Montag, 14. Juli 2014

Die Europäer schlagen zurück

In der 113. Minute versetzte Mario Götze mit einem Geniestreich eine ganze Nation in Ekstase. Gleichzeitig liefen am Zuckerhut die letzten Minuten aus - die Weltmeisterschaft in Brasilien war bereits am Ende angelangt.

Nach etwa 32 umkämpften Tagen in und rund um Brasilien dreht sich die Erde endlich wieder um die eigene Achse, die Frauen gewinnen die Vorherrschaft in der Stube um die Fernbedingung zurück und schauen abends ihre Sendungen, die Männer duschen ausnahmsweise und auch sonst sucht der alltägliche Trott sämtliche Erdlinge erneut heim.

Ein erstes Fazit offenbart faszinierendes. Nachdem in der Vorrunde Tore im Sambatakt geschossen wurden, verstumpften die offensiven Waffen in der KO-Phase.

Kaum ein Individuum hatte vorausgeahnt, dass mit Italien, Spanien und Portugal gleich drei Schwergewichte auf der Matte blieben. Der Exploit von Costa Rica konnte auch nur mit exzessivem Alkoholkonsum und Optimismus vorausgesehen werden. Hat wer Drogen gesagt? Wie einst Rocky Balboa boxten sich die Zentralamerikaner furchtlos durch Mark und Bein der Gegner. Allgemein erhielten die Angsthasen-Teams ihre Quittung rasch und wurden brutal verprügelt, oder zumindest, nicht belohnt.

= = = = =

:: Aufgaben und Übungen ::
A – In welcher Minute versetzte Mario Götze laut dem Text zur WM 2014 eine ganze Nation in Ekstase?
B – Schreib den Text zur WM 2014 nach seinem letzten Satz weiter.

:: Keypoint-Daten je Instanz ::
= = = = =

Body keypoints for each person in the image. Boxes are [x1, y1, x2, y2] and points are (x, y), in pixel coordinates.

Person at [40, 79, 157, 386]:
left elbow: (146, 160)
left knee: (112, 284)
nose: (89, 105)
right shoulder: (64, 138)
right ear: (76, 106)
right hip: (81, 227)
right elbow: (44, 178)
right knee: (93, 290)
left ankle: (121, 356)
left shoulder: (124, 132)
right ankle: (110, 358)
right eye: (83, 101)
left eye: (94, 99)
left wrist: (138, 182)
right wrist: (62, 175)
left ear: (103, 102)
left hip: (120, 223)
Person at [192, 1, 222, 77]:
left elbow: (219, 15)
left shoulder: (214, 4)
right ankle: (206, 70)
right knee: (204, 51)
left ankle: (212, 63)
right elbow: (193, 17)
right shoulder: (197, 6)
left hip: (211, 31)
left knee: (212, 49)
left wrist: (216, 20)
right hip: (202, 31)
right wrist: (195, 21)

= = = = =

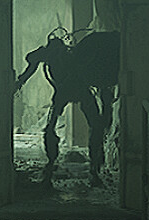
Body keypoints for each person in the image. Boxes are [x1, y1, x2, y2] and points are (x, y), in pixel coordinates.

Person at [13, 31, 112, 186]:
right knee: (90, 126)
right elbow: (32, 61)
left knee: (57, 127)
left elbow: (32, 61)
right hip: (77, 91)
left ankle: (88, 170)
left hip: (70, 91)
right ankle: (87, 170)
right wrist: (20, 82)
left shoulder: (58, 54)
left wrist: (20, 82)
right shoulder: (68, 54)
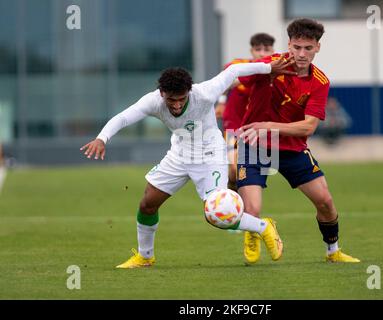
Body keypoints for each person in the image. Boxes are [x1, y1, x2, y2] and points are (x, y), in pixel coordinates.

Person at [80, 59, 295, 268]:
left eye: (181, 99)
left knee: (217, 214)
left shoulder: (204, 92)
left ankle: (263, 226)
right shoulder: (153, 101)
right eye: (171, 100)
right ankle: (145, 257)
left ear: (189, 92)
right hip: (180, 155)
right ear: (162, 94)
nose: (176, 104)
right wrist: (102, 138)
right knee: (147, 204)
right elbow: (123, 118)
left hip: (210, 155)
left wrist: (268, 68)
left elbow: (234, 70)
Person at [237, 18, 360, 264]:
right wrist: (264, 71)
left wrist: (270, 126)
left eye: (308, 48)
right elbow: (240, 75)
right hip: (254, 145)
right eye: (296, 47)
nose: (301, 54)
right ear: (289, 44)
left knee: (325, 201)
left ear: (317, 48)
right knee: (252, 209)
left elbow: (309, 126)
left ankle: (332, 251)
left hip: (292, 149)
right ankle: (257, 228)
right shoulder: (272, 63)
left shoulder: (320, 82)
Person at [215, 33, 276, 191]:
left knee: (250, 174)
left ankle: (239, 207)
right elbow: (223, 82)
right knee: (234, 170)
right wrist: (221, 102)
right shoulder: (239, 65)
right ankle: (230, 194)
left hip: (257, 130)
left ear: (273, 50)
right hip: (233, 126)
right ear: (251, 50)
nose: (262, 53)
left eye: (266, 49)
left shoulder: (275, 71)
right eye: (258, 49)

= = = = =

:: Lösungen unten ::
A – In der 113. Minute.

B –
Wenn’s um die Wurst ging, stachen sich ab Achtelfinale alle Taktiker, Strategen und Medizinmänner aus aller Welt gegenseitig aus. Rasenschach deluxe!

Einerseits bestaunte der aufmerksame Zuschauer den schmelzenden Abstand zwischen der Weltelite und dem Rest. Im Jahr 2014 können die meisten WM-Teilnehmer tschutten. Physis, Einsatz, Kampf, Technik und ein wenig Taktikverständnis bringen fast alle mit.
Längstens herrscht im Fussballkönigreich keine Aristokratie mehr. Auch wenn momentan die Krone doch noch zwischen den üblichen Verdächtigen hin- und hergereicht wird.

Die nächste Revolution steht schon in den Startlöchern. Die nächste Revolte ist geplant, der nächste Putsch ziemlich, sehr ziemlich sicher.

Persönlich sammelte Brasilien viele Sympathiepunkte bei mir. Obwohl ich der Heimmannschaft den WM-Titel nicht zugetraut hatte, überraschte sie mich mit tollen Partien gegen Chile und Kolumbien. Sämtliche Brasilianer, von Spieler, Trainer, Platzwart, WC-Reiniger, Zuschauer, Fan über Samba-Tänzerinnen, die vor allem, und sogar Jo zeigten Herzblut, Leidenschaft, Freude, Kummer, Tränen und jegliche Achterbahnritte der Gefühle. Sympathisch! An dieser Stelle trauert die Lustoase in Ibach mit allen erwachsenen Brasilianerinnen mit. Bis Ende Monat werden allen Trost, Massagen und andere Arten der Verwöhnung gespendet.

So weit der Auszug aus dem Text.